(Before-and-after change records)
>>>

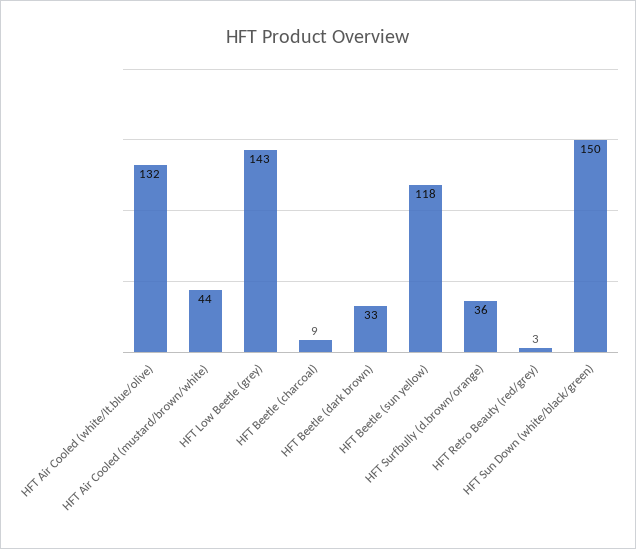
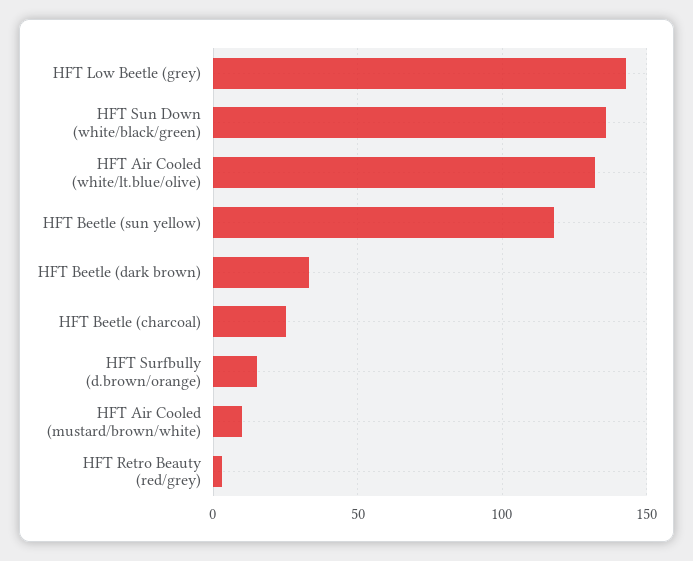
  {
    "HFT Air Cooled (white/lt.blue/olive)": 132,
-   "HFT Air Cooled (mustard/brown/white)": 44,
+   "HFT Air Cooled (mustard/brown/white)": 10,
    "HFT Low Beetle (grey)": 143,
-   "HFT Beetle (charcoal)": 9,
+   "HFT Beetle (charcoal)": 25,
    "HFT Beetle (dark brown)": 33,
    "HFT Beetle (sun yellow)": 118,
-   "HFT Surfbully (d.brown/orange)": 36,
+   "HFT Surfbully (d.brown/orange)": 15,
    "HFT Retro Beauty (red/grey)": 3,
-   "HFT Sun Down (white/black/green)": 150
+   "HFT Sun Down (white/black/green)": 135
  }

<<<

_Assignment_
From the first line to the last, return the records exactly and leave the pictures behind.

_Task answer_
  {
    "HFT Air Cooled (white/lt.blue/olive)": 132,
-   "HFT Air Cooled (mustard/brown/white)": 44,
+   "HFT Air Cooled (mustard/brown/white)": 10,
    "HFT Low Beetle (grey)": 143,
-   "HFT Beetle (charcoal)": 9,
+   "HFT Beetle (charcoal)": 25,
    "HFT Beetle (dark brown)": 33,
    "HFT Beetle (sun yellow)": 118,
-   "HFT Surfbully (d.brown/orange)": 36,
+   "HFT Surfbully (d.brown/orange)": 15,
    "HFT Retro Beauty (red/grey)": 3,
-   "HFT Sun Down (white/black/green)": 150
+   "HFT Sun Down (white/black/green)": 135
  }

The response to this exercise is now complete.